Era um dia de distribuição de peixe "fresco" que, na verdade, era congelado e raro em Kalulu. O ano, que quase se perde na memória, era 1988. Para quem fosse em visita, a vila estava cheia e agitada. Para nós era apenas "dia do peixe fresco" que faria diferença no almoço e na janta durante a semana. A kizaka, a kabwenya e outros condutos vezeiros estariam, por dias, em gozo de férias, dando lugar ao peixe "cozinhado", grelhado e assado, até acabar, pois poucos tinham meios de conservação.

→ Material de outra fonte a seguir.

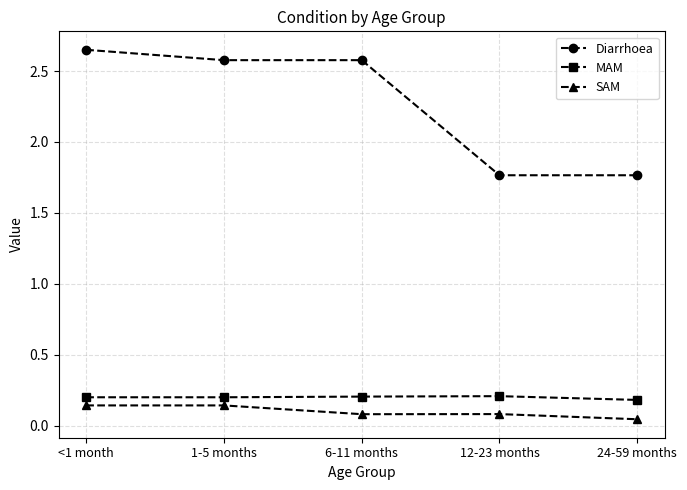

Count the number of data series in this chart.

3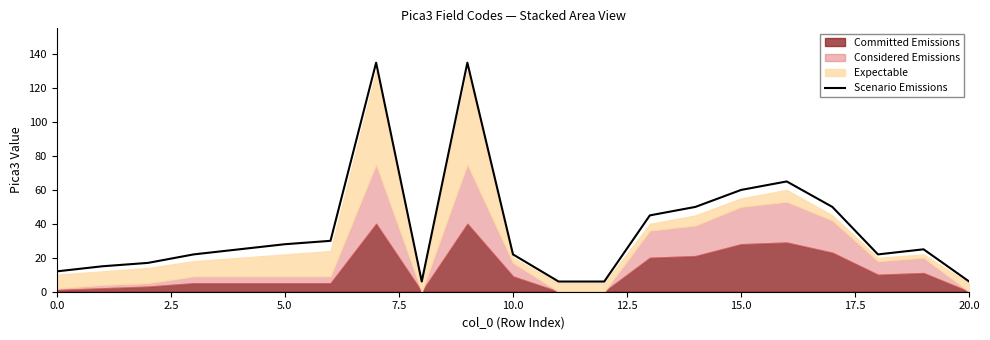

What is the approximate value at 10?

22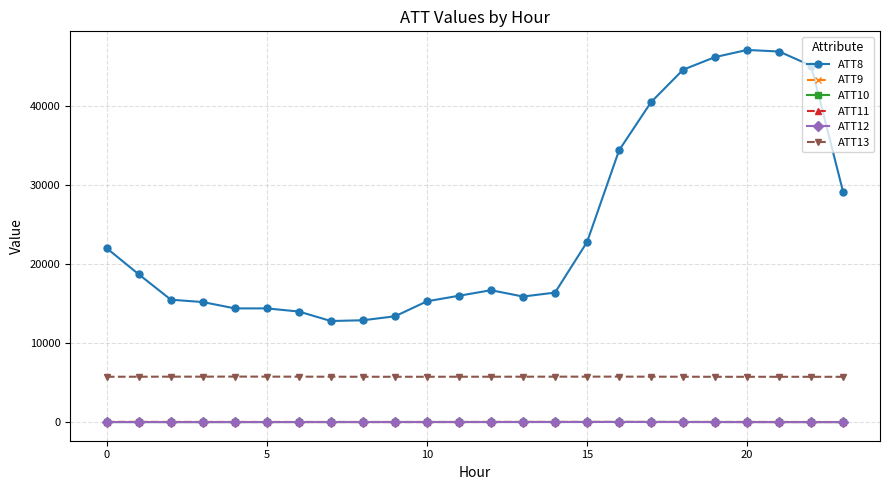

What is the greatest value displayed?

47100.0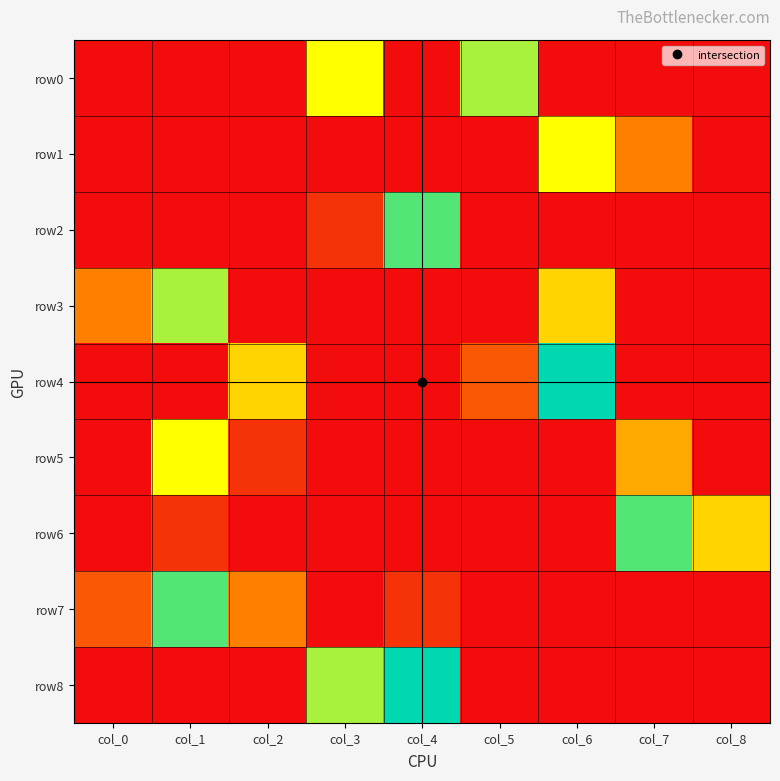

What is the spread (max minus min) of values at col_0?

3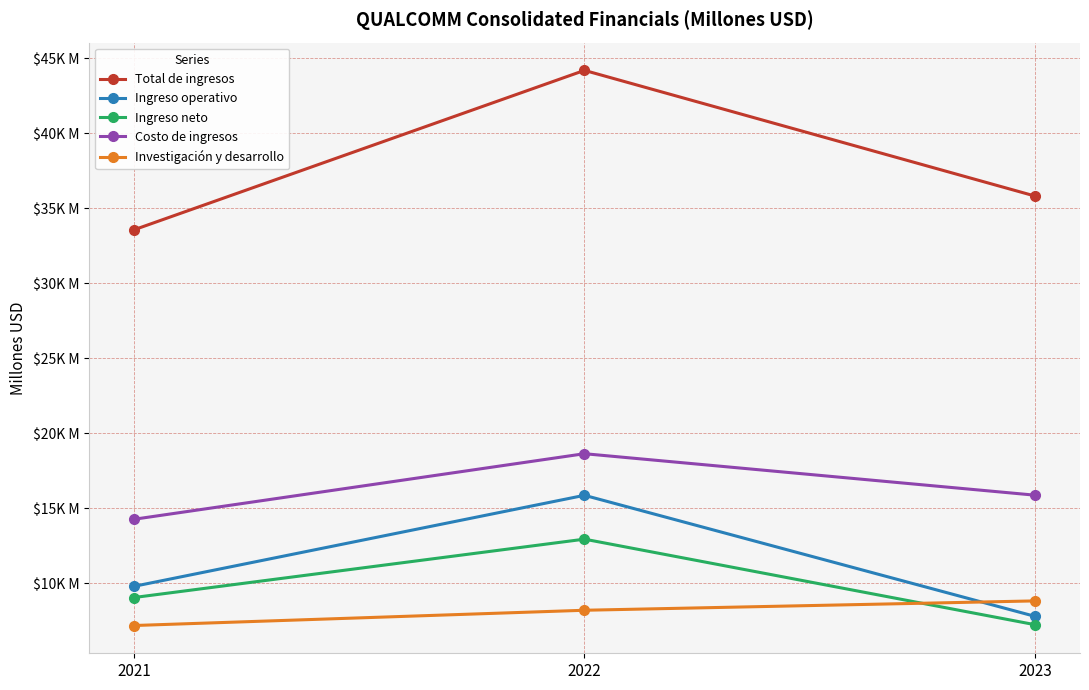

What is the difference between the maximum and minimum values in the Ingreso operativo series?

8072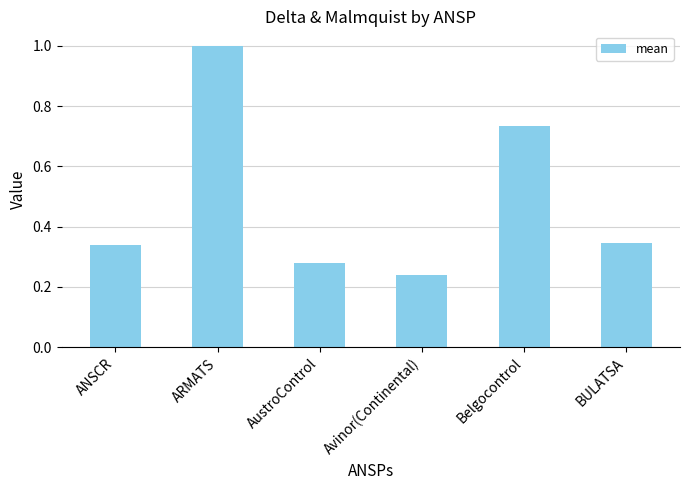

What is the label of the 6th bar from the left?

BULATSA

Calhava vez sim, meses nunca, a chegada da câmara frigoríficas com peixe congelado que era distribuído pelas delegações municipais, empresas públicas, empresas privadas reconhecidas pelo governo e destes para as secções e destas aos trabalhadores.
O autor desta prosa vivia com um primo professor primário na escola nº 3, na Banza de Kalulu. Por isso, estando ele a ministrar aulas, orientou o "irmão", que já era conhecido dos colegas, para ir à fila e receber as unidades que lhe eram "de direito". Vivia-se ainda o tempo da igualdade entre os iguais, embora havendo já diferença entre os que se mostravam diferentes do "povo em geral".
Quem vai hoje a Kalulu, encontra, depois da Pensão da Tia Ká uma entrada. Era um largo quintal onde estacionava o camião frigorífico em que eram retiradas as caixas de carapau congelado, distribuído às delegações municipais, administrações comunais e outros organismos públicos e privados. Recebidas as malas, encontravam-se outros espaços para o retalho equitativo pelos
trabalhadores, salvaguardo o estômago largo dos delegados, comissários, chefes de secções e outros que recebiam mais do que a maioria.
Como em todos os tempos, Kalulu já tinha os pequenos "gregos" que andavam com uns artefactos de madeira com um um pico de metal com que "pescavam" nos locais de distribuição. Fazia sol e um pouco de poeira. Um dos grupos que procedia a abertura das malas de peixe congelado e distribuição unitária abrigava-se no passeio, debaixo da consola do edifício que comportava a EDIL (foto), hoje Pensão e restaurante. À frente estava o PCU (Posto Comando Unificado), cujas instalações acolhem o comando municipal da polícia.
Um rapaz desconhecido controlou a desatenção dos distribuidores e receptores de carapau e, sem ser visto, pescou com o seu artefacto um peixe, colocando-se em fuga no meio da multidão.
Um kota, daqueles reguilas que não gostava de perder nenhuma contenda, pôs-se ao encalce do rapaz, desferindo-lhe um veloz pontapé que falhou no menino e acertou no vazio. O sapato, único do dikota, que era funcionário público, voou e encontrou descanso no cimo da laje consola. As horas que se seguiram foram para o mwadyakime encontrar uma escada que lhe permitisse reaver o pé direito do sapato castanho.
A rapaziada "pescadora" ficou dividida entre o olho no peixe e a estiga ao kota que perdera o sapato camossim por causa de um carapau. De lá em diante, os "sapatos de recreio com duas flores", que vinham da Jugoslávia, passaram a ser chamados "carapau".